Studio album by the Residents
- Released: 1988
- Genre: Talking blues
- Length: 61:48
- Label: Rykodisc
- Producer: The Residents

The Residents chronology
| 13th Anniversary Show - Live In Holland (1987) | God in Three Persons (1988) | The King & Eye (1989) |

Singles from God in Three Persons
- "Holy Kiss of Flesh" Released: 1988;

= God in Three Persons (album) =

God in Three Persons is the fourteenth studio album by American art rock group the Residents, released in 1988. It is about a man—arbitrarily named 'Mr. X'—who befriends two conjoined twins. The songs are all sung in a rhythmic spoken word fashion, similar to talking blues. The entire lyrical content of the album is written in trochaic octameter, a rare poetic meter most famously used in Edgar Allan Poe's poem "The Raven". A central motif of the album is the organ riff from "Double Shot (Of My Baby's Love)" by 1960s frat rock band the Swingin' Medallions. A companion soundtrack album, featuring most of the instrumental backing tracks, was also released.

God in Three Persons received a 5-star rating from AllMusic.

Professional ratings
Review scores
| Source | Rating |
| AllMusic | Star |
| The Philadelphia Inquirer | Star |

==Storyline==
The album is the story of a Colonel Tom Parker-type character called Mr. X, who finds a pair of conjoined twins who have miraculous healing powers. He convinces them to let him manage their careers, touring them as holy healers and conducting services during which they cure the masses. Mr. X begins to lust after the "female" twin, then realizes that the twins' sexes are fluid rather than fixed. When he discovers that the twins are far more worldly than he had believed, and therefore less under his control, he plots a vicious rape in which he severs the connection between the two, splitting them forever. In the denouement, he realizes that his feelings for the twins were not being imposed on him by the twins, but came from within himself.

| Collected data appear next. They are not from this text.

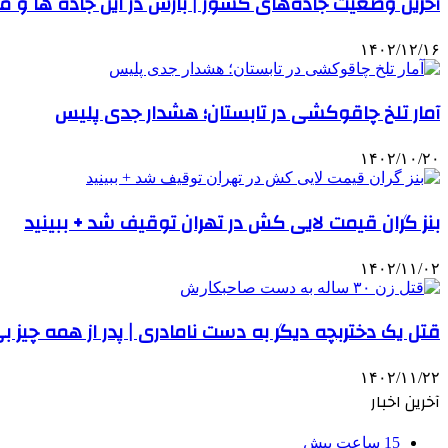
آخرین وضعیت جاده‌های کشور | بارش در این جاده ها و
۱۴۰۲/۱۲/۱۶
آمار تلخ چاقوکشی در تابستان؛ هشدار جدی پلیس
۱۴۰۲/۱۰/۲۰
بنز گران قیمت لایی کش در تهران توقیف شد + ببینید
۱۴۰۲/۱۱/۰۲
قتل یک دختربچه دیگر به دست نامادری | پدر از همه چیز بی
۱۴۰۲/۱۱/۲۲
آخرین اخبار
15 ساعت پیش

The story is narrated in the first person by Mr. X. He is accompanied throughout by instrumental music and sung commentary by Laurie Amat, who acts as a "Greek Chorus" (and sings the opening credits on the first track).

==Track listing==
1. "Main Title from 'God in 3 Persons'" - 3:52
2. "Hard & Tenderly" - 4:36
3. "Devotion?" - 3:36
4. "The Thing About Them" - 4:05
5. "Their Early Years" - 4:39
6. "Loss of a Loved One" - 4:50
7. "The Touch" - 3:30
8. "The Service" - 5:02
9. "Confused (By What I Felt Inside)" - 4:37
10. "Fine Fat Flies" - 4:26
11. "Time" - 1:18
12. "Silver, Sharp and Could Not Care" - 3:03
13. "Kiss of Flesh" - 9:39
14. "Pain and Pleasure" - 4:35

- Soundtrack tracks:
15. "Main Titles (God in Three Persons)" - 3:38
16. "Hard and Tenderly" - 3:44
17. "The Thing About Them" - 3:25
18. "Their Early Years" - 2:43
19. "Loss of a Loved One" - 3:10
20. "The Touch" - 2:08
21. "The Service (Part 1)" - 2:51
22. "The Service (Part 2)" - 1:28
23. "Confused by What I Felt Inside" - 5:37
24. "Kiss of Flesh" - 9:25
25. "Pain and Pleasure" - 2:00

== Live performances ==
Starting in May 2019, the Residents undertook a short tour performing exclusively tracks from the album, beginning at a Residents-themed event at Bourges, France, with a significantly shortened version of the album.

The next performances of the show were in January 2020, featuring a significantly reworked and more theatrical set design. The first of these performances was a public dress rehearsal at The Lab in San Francisco, the rehearsal was received well, earning a favourable review from The New Yorker.

An updated performance, which took place at the Museum of Modern Art, received considerably more attention than the band's usual output, being reviewed by Rolling Stone, Brooklyn Vegan, and The Art Forum.